----- Input material -----

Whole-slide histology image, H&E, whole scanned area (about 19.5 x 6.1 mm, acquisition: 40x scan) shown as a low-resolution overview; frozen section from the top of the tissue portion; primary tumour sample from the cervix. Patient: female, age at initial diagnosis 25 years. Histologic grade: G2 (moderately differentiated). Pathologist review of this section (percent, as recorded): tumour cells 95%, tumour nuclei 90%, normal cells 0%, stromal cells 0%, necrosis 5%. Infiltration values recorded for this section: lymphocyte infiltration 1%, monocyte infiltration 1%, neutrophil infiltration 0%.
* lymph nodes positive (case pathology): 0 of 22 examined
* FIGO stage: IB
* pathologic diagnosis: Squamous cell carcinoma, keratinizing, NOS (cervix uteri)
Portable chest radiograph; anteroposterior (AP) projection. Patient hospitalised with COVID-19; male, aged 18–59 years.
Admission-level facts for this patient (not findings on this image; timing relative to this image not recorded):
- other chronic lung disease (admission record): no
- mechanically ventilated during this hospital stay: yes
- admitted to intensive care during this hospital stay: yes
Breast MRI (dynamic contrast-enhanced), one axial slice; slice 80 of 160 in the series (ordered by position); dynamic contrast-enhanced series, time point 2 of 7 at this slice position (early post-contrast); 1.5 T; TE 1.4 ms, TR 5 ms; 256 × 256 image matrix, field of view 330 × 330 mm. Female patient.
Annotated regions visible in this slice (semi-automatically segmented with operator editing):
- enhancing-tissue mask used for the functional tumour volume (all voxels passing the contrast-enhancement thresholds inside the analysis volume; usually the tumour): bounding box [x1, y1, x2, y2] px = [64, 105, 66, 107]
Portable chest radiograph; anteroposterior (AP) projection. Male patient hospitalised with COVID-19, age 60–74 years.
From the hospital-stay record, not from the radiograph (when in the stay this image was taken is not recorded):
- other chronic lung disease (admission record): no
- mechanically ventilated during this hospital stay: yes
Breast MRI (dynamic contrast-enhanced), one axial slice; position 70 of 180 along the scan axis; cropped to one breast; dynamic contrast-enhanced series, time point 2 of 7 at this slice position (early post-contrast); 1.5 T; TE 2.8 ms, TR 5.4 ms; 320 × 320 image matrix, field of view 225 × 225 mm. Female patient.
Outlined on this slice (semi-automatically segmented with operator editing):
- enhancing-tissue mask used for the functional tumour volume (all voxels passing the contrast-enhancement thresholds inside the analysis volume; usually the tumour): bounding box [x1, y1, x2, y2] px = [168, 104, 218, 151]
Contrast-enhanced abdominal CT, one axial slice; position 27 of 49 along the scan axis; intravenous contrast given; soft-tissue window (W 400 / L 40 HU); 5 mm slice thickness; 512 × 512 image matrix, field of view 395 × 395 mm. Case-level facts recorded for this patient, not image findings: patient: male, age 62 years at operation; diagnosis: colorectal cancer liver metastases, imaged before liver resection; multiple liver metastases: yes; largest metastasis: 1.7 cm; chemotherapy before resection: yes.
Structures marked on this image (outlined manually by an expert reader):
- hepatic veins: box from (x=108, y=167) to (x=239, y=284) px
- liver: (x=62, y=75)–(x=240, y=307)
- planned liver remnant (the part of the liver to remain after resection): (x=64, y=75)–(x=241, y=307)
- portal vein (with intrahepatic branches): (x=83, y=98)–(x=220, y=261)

-----

■ Assignment ■
With "functional" as the string to find, copy every line of the records that holds it.

■ Exercise result ■
- enhancing-tissue mask used for the functional tumour volume (all voxels passing the contrast-enhancement thresholds inside the analysis volume; usually the tumour): bounding box [x1, y1, x2, y2] px = [64, 105, 66, 107]
- enhancing-tissue mask used for the functional tumour volume (all voxels passing the contrast-enhancement thresholds inside the analysis volume; usually the tumour): bounding box [x1, y1, x2, y2] px = [168, 104, 218, 151]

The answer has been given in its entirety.